Bagi Yong Kai, Qi Yuan adalah menu spesialnya di malam hari. Kalau tidak bisa menyentuhnya lagi, rasanya seperti ingin mati. "Rrrahhhh!!!" Yong Kai menebas Yin Chen.


"Yin Chen!!!" Teriak parau para biksu, yang mengintip dari pintu.


Lelaki gundul itu tidak bergerak sama sekali dari tempatnya berdiri. Dan anehnya, dia malah tertawa terbahak-bahak sambil menjilati darah yang mengalir dari kulit lengannya yang terluka. "Kalau kau tidak menaruh kekuatan pada pinggulmu, yang bisa kau potong hanyalah kulit!!"


"Yin Chen... Mereka barusan memanggilnya Yin Chen..!?" Batin Yong Kai.


"Kesetiaan pada tuan. Beramal untuk orang banyak. Ini semua adalah kebajikan dasar yang di butuhkan oleh posisimu."


"Cukup, Yin Chen."


"Y-Yi-- Yin Chen!!" Batin Yong Kai lagi. "Yin Chen, teman dekat dari Sun Jian, si raja dari kerajaan selatan!?"


"Kau tidak peduli dengan mengganggu kehidupan penduduk desa, kau juga tidak peduli dengan penderitaan pasukanmu. Satu hal yang kau pedulikan adalah memaksa wanita cantik dan seksi untuk melayani Baijiu-mu." Tegas Yin Chen. "Kau hanyalah seorang yang korup. Kau datang kesini hanya untuk mencari suara terbanyak. Aku berkenan untuk mengatakan lebih banyak hal lagi, tapi ini sudah berakhir untukmu. Setelah semua kekacauan yang kau buat, kau masih belum bisa menangkap seorang pria muda bernama Qi Ling."
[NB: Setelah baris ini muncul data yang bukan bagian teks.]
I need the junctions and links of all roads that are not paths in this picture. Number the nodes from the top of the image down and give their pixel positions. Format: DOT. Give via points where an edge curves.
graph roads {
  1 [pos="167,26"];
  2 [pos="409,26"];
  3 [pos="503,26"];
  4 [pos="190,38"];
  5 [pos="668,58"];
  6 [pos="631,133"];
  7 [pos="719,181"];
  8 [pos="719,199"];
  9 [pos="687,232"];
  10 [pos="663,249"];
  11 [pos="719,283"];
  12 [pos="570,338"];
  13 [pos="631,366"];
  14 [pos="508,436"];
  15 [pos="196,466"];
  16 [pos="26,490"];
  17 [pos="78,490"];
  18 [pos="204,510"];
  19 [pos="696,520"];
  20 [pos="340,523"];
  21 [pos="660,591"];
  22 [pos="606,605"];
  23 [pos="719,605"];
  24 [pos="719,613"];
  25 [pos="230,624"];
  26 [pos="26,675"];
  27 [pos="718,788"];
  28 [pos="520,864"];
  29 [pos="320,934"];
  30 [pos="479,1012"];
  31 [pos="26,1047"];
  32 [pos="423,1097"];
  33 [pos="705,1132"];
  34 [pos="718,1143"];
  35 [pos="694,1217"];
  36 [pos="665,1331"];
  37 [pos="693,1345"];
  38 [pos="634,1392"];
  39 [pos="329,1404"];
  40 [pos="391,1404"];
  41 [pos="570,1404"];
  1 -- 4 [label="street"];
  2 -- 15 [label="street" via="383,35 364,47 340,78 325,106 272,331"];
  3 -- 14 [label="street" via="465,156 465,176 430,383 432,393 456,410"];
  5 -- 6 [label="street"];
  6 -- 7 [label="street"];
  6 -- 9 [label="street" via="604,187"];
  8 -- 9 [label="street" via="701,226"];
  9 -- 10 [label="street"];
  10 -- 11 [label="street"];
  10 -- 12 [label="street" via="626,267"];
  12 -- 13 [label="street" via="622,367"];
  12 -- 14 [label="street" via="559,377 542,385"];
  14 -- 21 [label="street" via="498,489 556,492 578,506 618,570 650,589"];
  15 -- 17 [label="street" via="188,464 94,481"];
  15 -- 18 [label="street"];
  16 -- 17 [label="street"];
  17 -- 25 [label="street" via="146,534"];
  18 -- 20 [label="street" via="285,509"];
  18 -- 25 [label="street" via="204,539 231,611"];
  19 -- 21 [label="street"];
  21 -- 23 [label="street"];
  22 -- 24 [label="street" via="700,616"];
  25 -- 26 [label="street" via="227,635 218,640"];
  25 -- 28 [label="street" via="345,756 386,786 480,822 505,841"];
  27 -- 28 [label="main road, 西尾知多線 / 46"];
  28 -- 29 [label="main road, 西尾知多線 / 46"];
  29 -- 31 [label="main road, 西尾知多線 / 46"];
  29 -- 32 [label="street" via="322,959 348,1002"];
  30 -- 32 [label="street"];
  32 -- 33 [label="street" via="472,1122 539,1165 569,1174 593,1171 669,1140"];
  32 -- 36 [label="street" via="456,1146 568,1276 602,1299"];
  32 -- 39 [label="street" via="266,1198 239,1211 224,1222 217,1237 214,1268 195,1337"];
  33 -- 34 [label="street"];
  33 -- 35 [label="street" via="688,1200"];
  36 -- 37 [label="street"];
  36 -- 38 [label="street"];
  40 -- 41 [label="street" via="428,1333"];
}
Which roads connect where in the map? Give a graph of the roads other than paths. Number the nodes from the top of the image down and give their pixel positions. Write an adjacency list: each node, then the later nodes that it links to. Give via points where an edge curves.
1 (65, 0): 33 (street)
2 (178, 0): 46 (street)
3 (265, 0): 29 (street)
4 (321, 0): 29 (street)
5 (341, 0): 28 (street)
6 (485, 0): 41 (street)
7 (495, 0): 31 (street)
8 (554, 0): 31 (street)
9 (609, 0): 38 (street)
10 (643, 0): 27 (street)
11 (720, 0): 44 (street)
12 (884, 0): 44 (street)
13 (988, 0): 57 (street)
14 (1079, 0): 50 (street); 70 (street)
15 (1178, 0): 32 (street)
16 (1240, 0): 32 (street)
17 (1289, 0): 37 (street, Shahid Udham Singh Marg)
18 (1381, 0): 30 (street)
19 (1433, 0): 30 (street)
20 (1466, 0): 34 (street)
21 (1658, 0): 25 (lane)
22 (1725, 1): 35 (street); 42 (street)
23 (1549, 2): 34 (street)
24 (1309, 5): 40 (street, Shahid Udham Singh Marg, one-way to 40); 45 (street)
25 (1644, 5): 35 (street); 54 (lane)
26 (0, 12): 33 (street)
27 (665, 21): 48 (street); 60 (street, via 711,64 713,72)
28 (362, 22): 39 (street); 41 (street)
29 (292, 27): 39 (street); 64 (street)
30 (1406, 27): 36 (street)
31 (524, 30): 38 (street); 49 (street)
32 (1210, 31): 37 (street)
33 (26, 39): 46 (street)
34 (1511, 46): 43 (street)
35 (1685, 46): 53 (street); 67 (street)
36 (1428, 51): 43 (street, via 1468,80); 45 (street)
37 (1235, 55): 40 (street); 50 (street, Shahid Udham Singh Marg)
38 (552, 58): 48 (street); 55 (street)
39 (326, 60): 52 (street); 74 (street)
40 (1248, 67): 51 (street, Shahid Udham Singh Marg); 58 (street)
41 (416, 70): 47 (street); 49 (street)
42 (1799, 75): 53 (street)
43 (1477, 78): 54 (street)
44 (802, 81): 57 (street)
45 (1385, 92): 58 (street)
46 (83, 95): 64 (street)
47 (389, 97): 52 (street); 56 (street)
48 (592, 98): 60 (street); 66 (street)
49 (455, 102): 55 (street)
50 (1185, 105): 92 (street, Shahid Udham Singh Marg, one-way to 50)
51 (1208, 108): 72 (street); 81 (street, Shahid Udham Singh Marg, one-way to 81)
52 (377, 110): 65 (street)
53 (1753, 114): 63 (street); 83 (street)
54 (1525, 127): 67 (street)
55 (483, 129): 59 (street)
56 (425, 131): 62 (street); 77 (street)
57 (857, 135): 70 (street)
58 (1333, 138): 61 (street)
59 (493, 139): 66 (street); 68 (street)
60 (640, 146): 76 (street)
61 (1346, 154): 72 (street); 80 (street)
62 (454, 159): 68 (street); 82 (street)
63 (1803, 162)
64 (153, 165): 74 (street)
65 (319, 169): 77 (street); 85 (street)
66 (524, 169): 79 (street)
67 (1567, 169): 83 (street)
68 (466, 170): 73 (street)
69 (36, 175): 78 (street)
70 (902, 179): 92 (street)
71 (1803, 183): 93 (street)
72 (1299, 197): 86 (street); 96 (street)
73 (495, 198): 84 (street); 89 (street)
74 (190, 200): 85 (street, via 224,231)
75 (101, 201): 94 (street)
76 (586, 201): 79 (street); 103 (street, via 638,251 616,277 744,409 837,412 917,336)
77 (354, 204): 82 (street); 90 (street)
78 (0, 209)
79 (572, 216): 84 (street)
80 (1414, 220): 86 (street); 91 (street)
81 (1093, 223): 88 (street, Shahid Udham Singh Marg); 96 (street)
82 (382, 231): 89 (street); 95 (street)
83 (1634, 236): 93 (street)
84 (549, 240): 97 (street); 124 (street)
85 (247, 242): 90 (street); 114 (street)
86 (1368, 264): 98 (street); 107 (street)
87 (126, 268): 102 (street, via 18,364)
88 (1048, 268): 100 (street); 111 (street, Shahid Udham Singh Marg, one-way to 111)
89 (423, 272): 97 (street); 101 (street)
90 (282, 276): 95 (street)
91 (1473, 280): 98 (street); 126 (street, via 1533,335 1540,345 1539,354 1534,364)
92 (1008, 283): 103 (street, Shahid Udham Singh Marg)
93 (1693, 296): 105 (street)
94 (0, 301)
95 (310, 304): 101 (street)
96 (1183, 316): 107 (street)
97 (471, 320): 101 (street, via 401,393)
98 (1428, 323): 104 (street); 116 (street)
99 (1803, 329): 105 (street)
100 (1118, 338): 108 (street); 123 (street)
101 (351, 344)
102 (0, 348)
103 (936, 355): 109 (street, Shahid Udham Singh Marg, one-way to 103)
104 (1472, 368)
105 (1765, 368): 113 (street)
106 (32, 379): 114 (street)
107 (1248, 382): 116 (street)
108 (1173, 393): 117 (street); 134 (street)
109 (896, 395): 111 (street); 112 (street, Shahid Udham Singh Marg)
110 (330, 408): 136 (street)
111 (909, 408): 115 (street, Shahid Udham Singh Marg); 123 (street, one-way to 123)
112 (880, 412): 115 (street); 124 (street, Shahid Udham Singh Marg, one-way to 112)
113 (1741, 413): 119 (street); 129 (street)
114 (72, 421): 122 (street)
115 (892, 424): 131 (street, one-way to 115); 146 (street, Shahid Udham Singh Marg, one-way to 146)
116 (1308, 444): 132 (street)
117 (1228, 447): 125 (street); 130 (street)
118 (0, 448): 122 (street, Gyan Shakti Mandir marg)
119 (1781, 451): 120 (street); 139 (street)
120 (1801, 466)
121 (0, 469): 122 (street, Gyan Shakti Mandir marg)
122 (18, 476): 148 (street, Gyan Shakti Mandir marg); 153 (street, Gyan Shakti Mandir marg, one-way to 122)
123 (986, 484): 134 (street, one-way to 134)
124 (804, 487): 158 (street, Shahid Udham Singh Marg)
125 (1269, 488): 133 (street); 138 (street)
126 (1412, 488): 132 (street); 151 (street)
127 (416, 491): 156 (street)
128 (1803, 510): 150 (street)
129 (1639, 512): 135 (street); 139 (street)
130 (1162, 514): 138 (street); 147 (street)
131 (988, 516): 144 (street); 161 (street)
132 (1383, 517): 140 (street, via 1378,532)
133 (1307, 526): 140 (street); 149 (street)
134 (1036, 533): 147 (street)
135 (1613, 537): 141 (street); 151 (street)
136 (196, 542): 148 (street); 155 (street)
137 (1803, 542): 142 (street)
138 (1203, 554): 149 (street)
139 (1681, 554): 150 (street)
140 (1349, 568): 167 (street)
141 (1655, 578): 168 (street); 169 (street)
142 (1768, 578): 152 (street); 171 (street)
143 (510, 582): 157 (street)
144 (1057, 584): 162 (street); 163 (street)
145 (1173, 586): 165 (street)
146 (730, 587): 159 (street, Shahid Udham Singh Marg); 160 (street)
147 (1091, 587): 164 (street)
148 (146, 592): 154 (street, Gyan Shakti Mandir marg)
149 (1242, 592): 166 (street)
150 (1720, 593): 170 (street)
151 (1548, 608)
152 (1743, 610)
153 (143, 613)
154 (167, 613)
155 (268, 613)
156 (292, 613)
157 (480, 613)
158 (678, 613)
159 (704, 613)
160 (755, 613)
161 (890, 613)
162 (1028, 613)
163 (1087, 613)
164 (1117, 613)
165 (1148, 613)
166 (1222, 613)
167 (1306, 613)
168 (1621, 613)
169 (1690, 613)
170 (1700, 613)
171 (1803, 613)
"Kau akan dihukum mati, Yong Kai." Jujur Yin Chen. "Tapi, untuk sekarang aku akan menyelamatkan nyawamu dengan menangkap bocah nakal satu ini sebelum tenggat waktunya tiba."


"Kau... membantuku?" Ulang Yong Kai tak percaya.


"Ya. Gunakanlah kesempatan ini untuk bertaubat kepada buddha." Jawab Yin Chen, lalu pergi keluar kuil, di susul oleh Chou Yu yang masih kebingungan dengan apa yang sudah terjadi.